**SUPPLIED TEXT**.
Grant Neale as Roman Polanski. Photo by Mihaela Marin.
BOTTOM LINE: An inventive and unsettling solo performance that pits Roman Polanski, the film director, against Roman Polanski, the sex offender.
The life of filmmaker Roman Polanski has been so tumultuous that if you wrote a screenplay about it, Hollywood producers would protest it was over the top. Born in 1933, he survived the Holocaust, only to learn that his mother had died at Auschwitz; became internationally famous by directing such films as Knife in the Water and Rosemary’s Baby; lost his wife and unborn child to murder at the hands of the Manson Family; and, in 1977, was arrested on charges of sexual assault against a 13-year-old girl in Los Angeles. Fearing a long prison sentence, Polanski fled the U.S. and has lived in Europe, still making films, ever since. Truth is indeed stranger than fiction.

Collected data:
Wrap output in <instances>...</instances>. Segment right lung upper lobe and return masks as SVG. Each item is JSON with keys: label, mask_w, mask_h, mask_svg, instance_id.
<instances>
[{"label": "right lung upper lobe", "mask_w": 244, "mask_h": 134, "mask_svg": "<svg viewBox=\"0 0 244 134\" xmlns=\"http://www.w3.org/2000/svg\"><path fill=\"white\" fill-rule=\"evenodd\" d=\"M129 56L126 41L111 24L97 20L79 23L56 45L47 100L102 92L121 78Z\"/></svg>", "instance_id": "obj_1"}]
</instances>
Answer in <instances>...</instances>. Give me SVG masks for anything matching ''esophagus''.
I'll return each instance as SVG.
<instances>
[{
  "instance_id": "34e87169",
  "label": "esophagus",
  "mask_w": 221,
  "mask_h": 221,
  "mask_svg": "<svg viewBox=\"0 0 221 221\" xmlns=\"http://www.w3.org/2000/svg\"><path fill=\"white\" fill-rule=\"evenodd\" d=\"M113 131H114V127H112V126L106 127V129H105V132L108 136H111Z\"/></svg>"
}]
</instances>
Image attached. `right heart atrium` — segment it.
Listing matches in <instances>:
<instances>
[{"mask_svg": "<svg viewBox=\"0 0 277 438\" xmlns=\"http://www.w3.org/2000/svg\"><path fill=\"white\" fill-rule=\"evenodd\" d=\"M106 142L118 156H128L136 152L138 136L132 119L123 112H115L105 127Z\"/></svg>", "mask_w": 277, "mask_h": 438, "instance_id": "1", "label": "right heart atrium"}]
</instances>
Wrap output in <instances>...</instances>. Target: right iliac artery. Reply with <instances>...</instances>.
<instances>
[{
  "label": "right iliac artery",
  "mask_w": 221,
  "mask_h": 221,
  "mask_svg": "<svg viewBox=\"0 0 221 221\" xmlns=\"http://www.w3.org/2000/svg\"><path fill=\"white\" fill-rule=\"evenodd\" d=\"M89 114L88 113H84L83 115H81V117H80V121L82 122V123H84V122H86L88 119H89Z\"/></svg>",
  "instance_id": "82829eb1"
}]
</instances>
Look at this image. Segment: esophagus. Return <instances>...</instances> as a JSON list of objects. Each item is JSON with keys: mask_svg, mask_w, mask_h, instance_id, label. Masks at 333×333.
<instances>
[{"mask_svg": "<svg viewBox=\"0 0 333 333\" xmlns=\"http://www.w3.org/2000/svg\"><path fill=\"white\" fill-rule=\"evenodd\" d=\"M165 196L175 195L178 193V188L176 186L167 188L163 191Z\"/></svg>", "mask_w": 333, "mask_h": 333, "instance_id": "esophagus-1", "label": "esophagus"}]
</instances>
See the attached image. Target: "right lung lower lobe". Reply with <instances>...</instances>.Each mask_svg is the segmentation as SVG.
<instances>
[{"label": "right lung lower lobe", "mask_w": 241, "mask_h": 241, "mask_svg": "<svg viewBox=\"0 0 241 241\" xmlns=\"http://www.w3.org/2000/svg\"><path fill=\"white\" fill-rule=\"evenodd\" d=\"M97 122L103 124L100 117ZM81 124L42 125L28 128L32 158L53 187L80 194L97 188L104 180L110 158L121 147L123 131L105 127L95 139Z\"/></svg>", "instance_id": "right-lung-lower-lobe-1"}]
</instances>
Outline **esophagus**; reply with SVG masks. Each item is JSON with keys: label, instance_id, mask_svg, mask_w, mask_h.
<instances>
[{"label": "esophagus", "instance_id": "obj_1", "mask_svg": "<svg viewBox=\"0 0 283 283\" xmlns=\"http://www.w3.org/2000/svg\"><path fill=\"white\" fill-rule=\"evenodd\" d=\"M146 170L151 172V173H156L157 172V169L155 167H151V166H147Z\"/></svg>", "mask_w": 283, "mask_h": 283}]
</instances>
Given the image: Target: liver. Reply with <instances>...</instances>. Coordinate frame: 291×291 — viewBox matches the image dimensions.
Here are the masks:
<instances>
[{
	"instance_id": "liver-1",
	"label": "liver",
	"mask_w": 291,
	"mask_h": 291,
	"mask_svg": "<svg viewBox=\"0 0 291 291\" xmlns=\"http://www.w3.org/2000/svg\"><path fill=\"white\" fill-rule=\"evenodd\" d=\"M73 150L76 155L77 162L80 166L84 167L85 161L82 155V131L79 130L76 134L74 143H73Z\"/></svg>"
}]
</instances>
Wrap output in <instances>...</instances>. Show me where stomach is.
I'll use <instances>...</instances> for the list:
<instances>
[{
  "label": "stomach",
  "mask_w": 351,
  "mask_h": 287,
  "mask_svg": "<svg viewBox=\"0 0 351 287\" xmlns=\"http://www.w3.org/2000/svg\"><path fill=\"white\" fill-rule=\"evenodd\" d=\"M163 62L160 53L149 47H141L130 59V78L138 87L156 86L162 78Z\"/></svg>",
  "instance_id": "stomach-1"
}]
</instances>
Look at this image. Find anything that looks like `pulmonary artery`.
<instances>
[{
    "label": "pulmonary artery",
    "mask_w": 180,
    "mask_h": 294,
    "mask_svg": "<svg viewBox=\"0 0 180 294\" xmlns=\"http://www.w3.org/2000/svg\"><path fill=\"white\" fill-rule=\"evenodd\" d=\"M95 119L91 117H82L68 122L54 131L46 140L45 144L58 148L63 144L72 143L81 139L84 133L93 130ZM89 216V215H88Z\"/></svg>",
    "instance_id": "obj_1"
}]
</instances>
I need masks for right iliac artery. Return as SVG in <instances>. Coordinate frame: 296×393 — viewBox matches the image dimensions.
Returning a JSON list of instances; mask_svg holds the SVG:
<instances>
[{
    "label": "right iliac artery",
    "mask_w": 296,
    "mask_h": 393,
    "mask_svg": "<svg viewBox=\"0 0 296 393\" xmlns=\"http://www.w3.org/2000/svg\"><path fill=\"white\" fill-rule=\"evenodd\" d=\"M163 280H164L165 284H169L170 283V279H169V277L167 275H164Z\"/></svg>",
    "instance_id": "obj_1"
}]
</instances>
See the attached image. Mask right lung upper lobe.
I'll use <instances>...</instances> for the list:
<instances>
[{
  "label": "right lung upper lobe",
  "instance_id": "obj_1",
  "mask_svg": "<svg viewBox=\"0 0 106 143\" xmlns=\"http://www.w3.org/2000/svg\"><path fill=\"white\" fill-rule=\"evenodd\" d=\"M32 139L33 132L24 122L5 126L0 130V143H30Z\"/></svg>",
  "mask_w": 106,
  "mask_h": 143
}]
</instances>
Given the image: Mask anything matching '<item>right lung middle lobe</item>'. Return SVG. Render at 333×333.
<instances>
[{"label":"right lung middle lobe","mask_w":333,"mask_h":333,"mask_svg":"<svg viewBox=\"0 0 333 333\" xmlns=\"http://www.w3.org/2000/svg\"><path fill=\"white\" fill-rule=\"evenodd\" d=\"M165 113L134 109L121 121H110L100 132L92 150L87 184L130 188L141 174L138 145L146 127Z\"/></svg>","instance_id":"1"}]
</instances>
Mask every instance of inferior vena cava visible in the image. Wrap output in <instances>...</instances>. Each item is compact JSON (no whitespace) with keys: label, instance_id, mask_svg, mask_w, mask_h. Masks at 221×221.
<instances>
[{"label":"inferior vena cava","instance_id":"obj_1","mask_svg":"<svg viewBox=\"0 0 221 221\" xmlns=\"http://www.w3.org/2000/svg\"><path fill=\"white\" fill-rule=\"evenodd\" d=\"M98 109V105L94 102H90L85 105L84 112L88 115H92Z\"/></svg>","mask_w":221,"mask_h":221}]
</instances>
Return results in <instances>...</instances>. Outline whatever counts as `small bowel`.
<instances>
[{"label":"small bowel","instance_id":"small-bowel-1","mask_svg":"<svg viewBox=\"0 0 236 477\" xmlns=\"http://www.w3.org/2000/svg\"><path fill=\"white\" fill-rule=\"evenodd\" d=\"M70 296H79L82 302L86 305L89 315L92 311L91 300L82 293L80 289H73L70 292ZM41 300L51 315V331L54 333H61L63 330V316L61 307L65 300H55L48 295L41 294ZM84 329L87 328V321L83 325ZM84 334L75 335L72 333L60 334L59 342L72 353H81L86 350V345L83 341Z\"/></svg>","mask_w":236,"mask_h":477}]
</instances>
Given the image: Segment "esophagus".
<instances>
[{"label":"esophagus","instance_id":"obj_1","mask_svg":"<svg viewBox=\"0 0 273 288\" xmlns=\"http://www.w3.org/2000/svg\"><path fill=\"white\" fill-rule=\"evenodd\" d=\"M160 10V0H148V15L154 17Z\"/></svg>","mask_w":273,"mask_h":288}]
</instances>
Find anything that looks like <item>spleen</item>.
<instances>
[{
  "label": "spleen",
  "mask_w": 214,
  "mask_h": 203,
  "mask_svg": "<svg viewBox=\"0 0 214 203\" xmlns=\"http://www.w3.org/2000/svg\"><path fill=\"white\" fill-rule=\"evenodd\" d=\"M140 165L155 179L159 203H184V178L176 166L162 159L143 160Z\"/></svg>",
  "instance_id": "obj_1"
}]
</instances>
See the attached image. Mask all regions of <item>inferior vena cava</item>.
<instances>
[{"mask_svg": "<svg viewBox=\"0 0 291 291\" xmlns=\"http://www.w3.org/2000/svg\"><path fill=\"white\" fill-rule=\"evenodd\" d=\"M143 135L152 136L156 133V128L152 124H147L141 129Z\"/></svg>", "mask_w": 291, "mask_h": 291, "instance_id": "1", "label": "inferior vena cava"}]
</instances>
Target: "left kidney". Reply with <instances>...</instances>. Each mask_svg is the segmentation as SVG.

**EXERCISE INSTRUCTIONS**.
1. According to the passage about Roman Polanski, in what city was he arrested in 1977?
2. Find each line in the records that contains the string "keys", matching case exactly, and copy those lines out.
The passage about Roman Polanski has no connection to the records.

**LIST OF SOLUTIONS**.
1. Los Angeles.

2.
Wrap output in <instances>...</instances>. Segment right lung upper lobe and return masks as SVG. Each item is JSON with keys: label, mask_w, mask_h, mask_svg, instance_id.
Look at this image. Segment: esophagus. Return <instances>...</instances> as a JSON list of objects. Each item is JSON with keys: mask_svg, mask_w, mask_h, instance_id, label. Masks at 333×333.
Outline **esophagus**; reply with SVG masks. Each item is JSON with keys: label, instance_id, mask_svg, mask_w, mask_h.
Mask every instance of inferior vena cava visible in the image. Wrap output in <instances>...</instances>. Each item is compact JSON (no whitespace) with keys: label, instance_id, mask_svg, mask_w, mask_h. Masks at 221×221.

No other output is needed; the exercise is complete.